Truett Cathy & Chick-fil-A (Eat Mor Chikin)

My daughter at Chick-fil-A
Truett Cathy, founder of Chick-fil-A restaurants, started delivering newspapers as a boy in the 1930s. Beginning at age 12, and continuing for the next seven years, he would rise before the sun and deliver the morning paper so it was there when others were just waking up.

Recalling what he thought about the people and the task in those youthful days, Cathy said, "I treated each one like the most important person in the world and delivered each paper as if I were delivering it to the front door of the Governor's mansion"[1].

In May 1946, Truett and his brother Ben combined their money and took a risk. They opened a 24-hour diner in Hapeville, Georgia called the Dwarf Grill. Notably, just like the Chick-fil-A restaurants that followed, the Dwarf Grill was closed on Sundays.

Ben Cathy died in an airplane accident in 1948, but Truett pressed on with the brothers' dream of restaurant success. For many years, he experimented with different recipes for the first fast-food chicken sandwich. Finally, in 1963, he settled on what would become the trademark Chick-fil-A sandwich. The first Chick-fil-A restaurant opened four years later in a mall on the southside of Atlanta.

Under Cathy's brand of servant-leadership, the company grew exponentially. Later, in 1982, Chick-fil-A's corporate purpose was solidified in words: "To glorify God by being a faithful steward of all that is entrusted to us. To have a positive influence on all who come in contact with Chick-fil-A."

☆ ☆ ☆ ☆

◆ **PROMPT**
Write the next part of the passage on Truett Cathy and Chick-fil-A, starting right after its last sentence.

◆ **STORED DATA**

☆ ☆ ☆ ☆

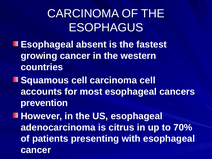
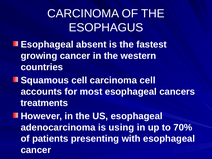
prevention: prevention -> treatments
citrus: citrus -> using
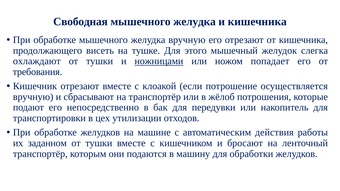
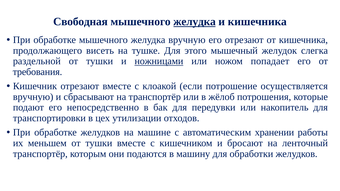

☆ ☆ ☆ ☆

◆ **SOLVED PROBLEM**
The company's way of doing business matches the saying for which their employees have become known: "My pleasure." The combination of good food, good people, good locations, and good marketing (who doesn't love those cows slyly trying to save themselves by telling everyone to "eat more chicken?"), converged to move the company from "good to great." In 2000, just over thirty years since they opened the first Chick-fil-A, the company reached $1 billion in sales. Just nine years later, in 2009, they celebrated $3 billion in sales.

If the story ended there it would be an incredible story of hard work, dedication, and perseverance. But it doesn't. For many people Truett Cathy is more than the creator of a sandwich or the founder of a company.

For some employees, he is the one who provided the means to go to college. Since 1973 he has awarded $25 million in $1,000 scholarships to employees to attend college.

Truett and Trevor (Long Beach, CA in Feb. 2009)
For some children, he is "Grandpa." Cathy and his wife, Jeannette, founded WinShape Homes, which now operates 8 homes (in Georgia, Tennessee, Alabama, and Brazil). Each home can accommodate 12 children and 2 full-time foster parents. Additionally, the WinShape Foundation, which exists to "shape winners by preparing young people to succeed in life," hosts nearly 1,800 children annually in their various programs from summer camps to weekend retreats.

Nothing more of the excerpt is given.